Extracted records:
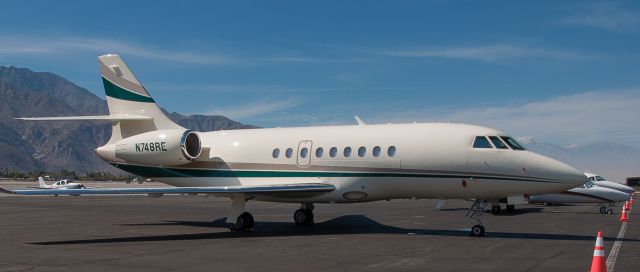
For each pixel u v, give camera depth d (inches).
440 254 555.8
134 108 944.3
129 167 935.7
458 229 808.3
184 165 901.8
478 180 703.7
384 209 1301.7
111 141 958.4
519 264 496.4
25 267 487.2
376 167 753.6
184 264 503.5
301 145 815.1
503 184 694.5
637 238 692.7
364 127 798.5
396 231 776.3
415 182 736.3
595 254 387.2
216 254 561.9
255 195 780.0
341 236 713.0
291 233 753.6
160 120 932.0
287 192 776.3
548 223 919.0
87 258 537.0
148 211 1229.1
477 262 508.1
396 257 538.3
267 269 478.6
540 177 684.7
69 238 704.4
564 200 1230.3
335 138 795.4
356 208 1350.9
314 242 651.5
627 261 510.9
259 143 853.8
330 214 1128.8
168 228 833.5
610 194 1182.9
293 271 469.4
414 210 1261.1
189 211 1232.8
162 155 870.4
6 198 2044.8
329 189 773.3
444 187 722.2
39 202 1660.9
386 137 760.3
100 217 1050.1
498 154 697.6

...

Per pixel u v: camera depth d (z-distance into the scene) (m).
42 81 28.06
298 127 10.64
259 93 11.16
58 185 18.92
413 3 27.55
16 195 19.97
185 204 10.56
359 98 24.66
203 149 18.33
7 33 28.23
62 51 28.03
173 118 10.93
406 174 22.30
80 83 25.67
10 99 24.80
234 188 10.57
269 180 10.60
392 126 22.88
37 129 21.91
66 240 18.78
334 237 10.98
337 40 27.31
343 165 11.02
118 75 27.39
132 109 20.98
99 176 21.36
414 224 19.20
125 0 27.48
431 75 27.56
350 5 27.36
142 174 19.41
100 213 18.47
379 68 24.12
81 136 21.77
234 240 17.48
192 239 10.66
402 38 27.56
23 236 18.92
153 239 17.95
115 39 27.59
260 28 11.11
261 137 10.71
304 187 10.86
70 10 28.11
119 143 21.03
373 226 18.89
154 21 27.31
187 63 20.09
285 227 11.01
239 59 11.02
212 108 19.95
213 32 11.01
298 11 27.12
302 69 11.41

- [What the exercise asks]:
Only the lines above starting with the one with "For each pixel" and going through the one with "498 154 697.6" are to be copied, word for word and with both ends kept.

- [Answer box]:
For each pixel u v, give camera depth d (inches).
440 254 555.8
134 108 944.3
129 167 935.7
458 229 808.3
184 165 901.8
478 180 703.7
384 209 1301.7
111 141 958.4
519 264 496.4
25 267 487.2
376 167 753.6
184 264 503.5
301 145 815.1
503 184 694.5
637 238 692.7
364 127 798.5
396 231 776.3
415 182 736.3
595 254 387.2
216 254 561.9
255 195 780.0
341 236 713.0
291 233 753.6
160 120 932.0
287 192 776.3
548 223 919.0
87 258 537.0
148 211 1229.1
477 262 508.1
396 257 538.3
267 269 478.6
540 177 684.7
69 238 704.4
564 200 1230.3
335 138 795.4
356 208 1350.9
314 242 651.5
627 261 510.9
259 143 853.8
330 214 1128.8
168 228 833.5
610 194 1182.9
293 271 469.4
414 210 1261.1
189 211 1232.8
162 155 870.4
6 198 2044.8
329 189 773.3
444 187 722.2
39 202 1660.9
386 137 760.3
100 217 1050.1
498 154 697.6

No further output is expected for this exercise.